The really good thing about the current mechanism is that it's
completely vfs-only. With s_umount/open_mutex ordering fixed filesystems
can now close block devices wherever and the vfs will ensure that you
don't get spurious ebusy. And the filesystem doesn't have to know a
thing about it or take any care.

> above I don't think s_umount hold time really matters so the only thing
> that limits us are locking constraints. During superblock shutdown the only
> thing that currently cannot be done under s_umount (that I'm aware of) is the
> teardown of the sb->s_bdi because that waits for writeback threads and
> those can be blocked waiting for s_umount.

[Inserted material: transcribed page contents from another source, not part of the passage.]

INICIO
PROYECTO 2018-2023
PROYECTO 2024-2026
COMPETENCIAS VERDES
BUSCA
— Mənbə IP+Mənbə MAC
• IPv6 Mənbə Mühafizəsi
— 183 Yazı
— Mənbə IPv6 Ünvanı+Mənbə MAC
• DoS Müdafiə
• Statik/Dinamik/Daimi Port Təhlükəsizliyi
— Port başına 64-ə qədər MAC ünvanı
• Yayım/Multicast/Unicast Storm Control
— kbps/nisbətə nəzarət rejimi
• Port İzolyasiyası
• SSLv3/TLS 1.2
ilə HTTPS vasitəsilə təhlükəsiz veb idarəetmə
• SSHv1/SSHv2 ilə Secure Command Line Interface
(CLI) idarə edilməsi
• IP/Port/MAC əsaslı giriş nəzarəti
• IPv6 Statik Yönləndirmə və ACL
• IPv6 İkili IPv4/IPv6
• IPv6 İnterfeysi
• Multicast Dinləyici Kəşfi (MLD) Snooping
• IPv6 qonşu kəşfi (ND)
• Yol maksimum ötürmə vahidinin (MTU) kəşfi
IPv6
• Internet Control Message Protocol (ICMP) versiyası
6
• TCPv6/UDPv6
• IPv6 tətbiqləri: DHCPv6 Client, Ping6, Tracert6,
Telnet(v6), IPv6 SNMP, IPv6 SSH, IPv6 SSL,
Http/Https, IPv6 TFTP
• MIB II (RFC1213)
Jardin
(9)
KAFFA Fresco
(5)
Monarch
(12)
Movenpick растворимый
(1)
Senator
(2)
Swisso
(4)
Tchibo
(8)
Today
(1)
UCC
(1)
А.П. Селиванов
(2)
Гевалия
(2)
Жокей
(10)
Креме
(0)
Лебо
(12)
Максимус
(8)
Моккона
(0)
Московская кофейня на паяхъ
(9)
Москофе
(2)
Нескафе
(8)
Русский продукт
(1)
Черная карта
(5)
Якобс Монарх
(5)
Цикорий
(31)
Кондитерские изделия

Which we don't need to change if it's working fine.

> 
> So if we wanted we could just move ext4 & xfs bdev closing back into
> ->put_super to avoid ext4_kill_sb() and somewhat slim down xfs_mount_free()
> but otherwise I don't see much space for simplification or need for adding
> more callbacks :)

I mean, that I would only think is useful if we really wanted to close
all block devices under s_umount to possible be remove the waiting
mechanism we have right now. Otherwise I think it's churn for the sake
of churn and I quite like what we have right now.